__WORK TO BE COMPLETED__:
The records below are to be returned word for word, with pictures left out.

───── DATA FOR THIS EXERCISE

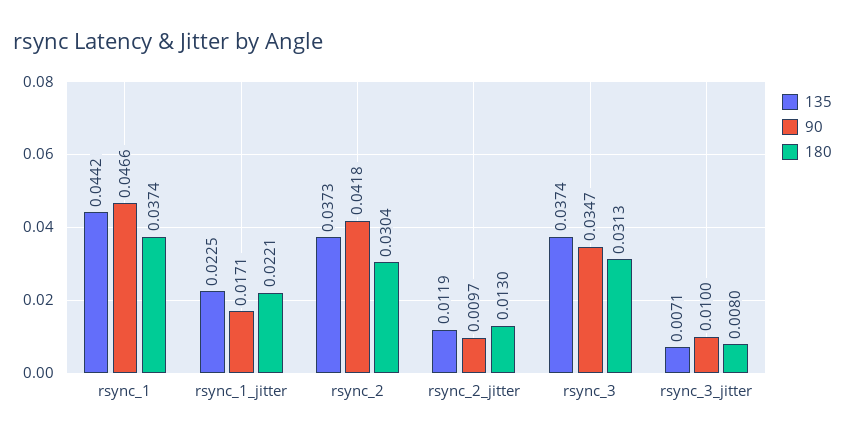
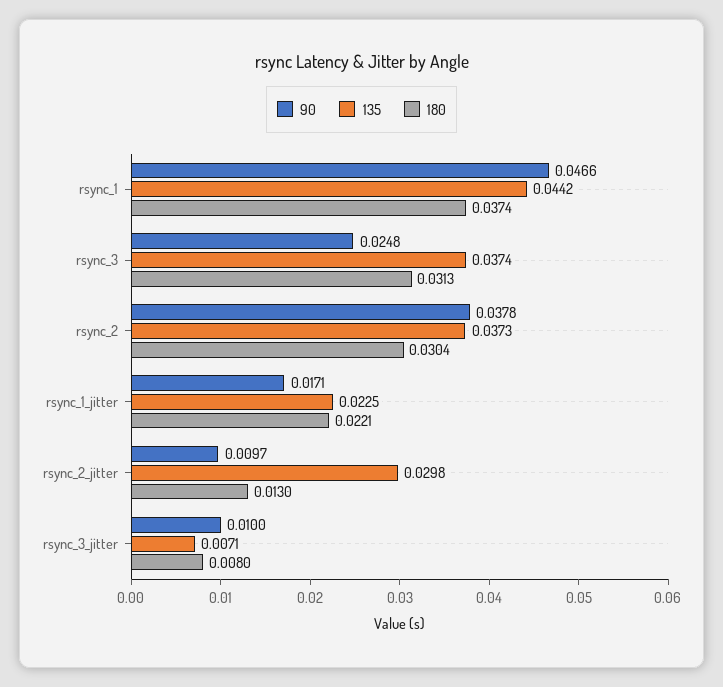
  {
    "135": {
      "rsync_1": 0.0442,
      "rsync_1_jitter": 0.0225,
      "rsync_2": 0.0373,
-     "rsync_2_jitter": 0.0119,
+     "rsync_2_jitter": 0.0298,
      "rsync_3": 0.0374,
      "rsync_3_jitter": 0.0071
    },
    "90": {
      "rsync_1": 0.0466,
      "rsync_1_jitter": 0.0171,
-     "rsync_2": 0.0418,
+     "rsync_2": 0.0378,
      "rsync_2_jitter": 0.0097,
-     "rsync_3": 0.0347,
+     "rsync_3": 0.0248,
      "rsync_3_jitter": 0.01
    },
    "180": {
      "rsync_1": 0.0374,
      "rsync_1_jitter": 0.0221,
      "rsync_2": 0.0304,
      "rsync_2_jitter": 0.013,
      "rsync_3": 0.0313,
      "rsync_3_jitter": 0.008
    }
  }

──────────

__EXERCISE RESPONSE__:
  {
    "135": {
      "rsync_1": 0.0442,
      "rsync_1_jitter": 0.0225,
      "rsync_2": 0.0373,
-     "rsync_2_jitter": 0.0119,
+     "rsync_2_jitter": 0.0298,
      "rsync_3": 0.0374,
      "rsync_3_jitter": 0.0071
    },
    "90": {
      "rsync_1": 0.0466,
      "rsync_1_jitter": 0.0171,
-     "rsync_2": 0.0418,
+     "rsync_2": 0.0378,
      "rsync_2_jitter": 0.0097,
-     "rsync_3": 0.0347,
+     "rsync_3": 0.0248,
      "rsync_3_jitter": 0.01
    },
    "180": {
      "rsync_1": 0.0374,
      "rsync_1_jitter": 0.0221,
      "rsync_2": 0.0304,
      "rsync_2_jitter": 0.013,
      "rsync_3": 0.0313,
      "rsync_3_jitter": 0.008
    }
  }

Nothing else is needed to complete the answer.